There's no denying that it takes a certain amount of emotional and mental fortitude to keep investing in the current market. That said, investors who keep their focus on the long term and continue to consistently add shares of more great companies to their portfolios while others stay on the sidelines could be poised for a strong and durable recovery. 

Let's take a look at two stocks that the market has absolutely hammered lately, but which could present compelling opportunities for forward-thinking investors. 

1. Green Thumb Industries 

Green Thumb Industries (GTBIF -0.54%) has seen shares drop about 50% over the past year, but not for any reasons tied specifically to the underlying business. Rather, the volatility aligns with the broadly mixed sentiment the market has seen from marijuana investors as legal reform lags in certain markets and U.S. federal legalization remains unlikely in the near term. 

Even so, the strides that have been made in the marijuana market as a whole are noteworthy. Currently, 38 U.S. states have legalized medical marijuana usage in some capacity, while 19 have fully legalized cannabis for both recreational and medicinal use.

The possibility of additional marijuana reform measures being passed in the near future could also open up new avenues of growth for strong businesses with a wide footprint in the current cannabis market. 

Green Thumb Industries is certainly one of them. The company is one of the largest multi-state operators (MSOs) in the U.S., with a portfolio of top-selling cannabis brands and a retail footprint that stretches from coast to coast. At last count, the cannabis stock boasted 77 retail stores in 15 different U.S. markets, in addition to 17 manufacturing facilities nationwide. Green Thumb has a presence everywhere from adult-use states like Illinois, Massachusetts, and Nevada to key medical marijuana markets like Florida, Maryland, and Pennsylvania. 

In the most recent quarter, Green Thumb Industries reported 12% revenue growth from the year-ago period to $261 million, while its net income came to just shy of $10 million. It's worth mentioning that while its net income declined on a year-over-year basis, the third quarter represented the company's ninth consecutive quarter of achieving profitability, a feat worthy of note in the world of cannabis stocks. The company also closed the period with cash on its balance sheet in the amount of $147 million.  

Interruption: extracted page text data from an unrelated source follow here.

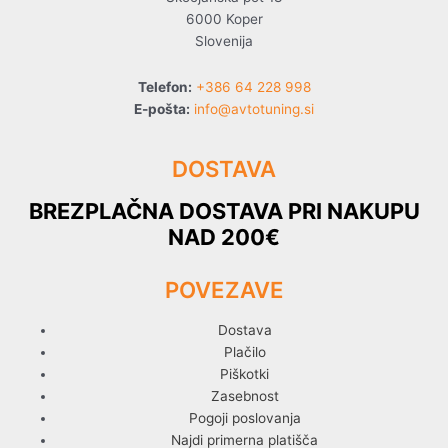
6000 Koper
Slovenija
Telefon:
+386 64 228 998
E-pošta:
info@avtotuning.si
DOSTAVA
BREZPLAČNA DOSTAVA PRI NAKUPU
NAD 200€
POVEZAVE
Dostava
Plačilo
Piškotki
Zasebnost
Pogoji poslovanja
Najdi primerna platišča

For those with the inclination to invest in marijuana stocks, a profitable, fast-growing company like Green Thumb Industries could present a compelling vehicle for a long-term investment as legalization expands and the market gains further traction. 

2. Teladoc

Teladoc (TDOC 0.17%) caught the attention of many investors in the earlier days of the pandemic, but its journey started long before that. In fact, the healthcare stock has a history spanning two decades, and it is the oldest telemedicine company in the U.S.

Teladoc's first-mover advantage has enabled it to remain a key figure in the global telehealth market. This is a space expected to expand at a compound annual growth rate (CAGR) of nearly 37% between 2022 and 2028 to reach $787 billion at the end of the forecast period.  

Although Teladoc only became a household name during the pandemic, and the company has faced some bumps in the road lately, its market leadership and in-demand platform was well-established before this point. The company has ridden out many cycles in the market and the economy, and has still managed to grow its business and industry footprint despite these fluctuating factors. It can do so again. 

One of the biggest hurdles Teladoc has dealt with recently, which has instigated its stock price to plummet by more than 80% over the past year (compared to the broader market's decline of about 20% in the same period), is the significant losses it accrued in order to write down its 2020 acquisition of Livongo. However, the company is showing signs of moving beyond this period and toward profitability in the future. 

In the most recent quarter, the company reported revenue growth to the tune of $611 million, up 17% from the year-ago period. Total visits on the platform jumped 14% year over year. Broken down, U.S. visits and international visits on Teladoc's platform surged by respective amounts of 15% and 14% in the three-month period compared to the same quarter in 2021.  Bear in mind, this follows respective revenue growth of 32%, 98%, and 86%, in 2019, 2020, and 2021, respectively.  

With multi-billion-dollar writedowns retreating into the rearview mirror, its net losses narrowing, and the global factors driving further telehealth adoption -- ranging from an aging population to a spike in healthcare spending as a whole -- Teladoc is well-poised to deliver what healthcare consumers need both now and in the future. Those who wish to benefit from these industry tailwinds may wish to consider even a small position in Teladoc at its current discounted price.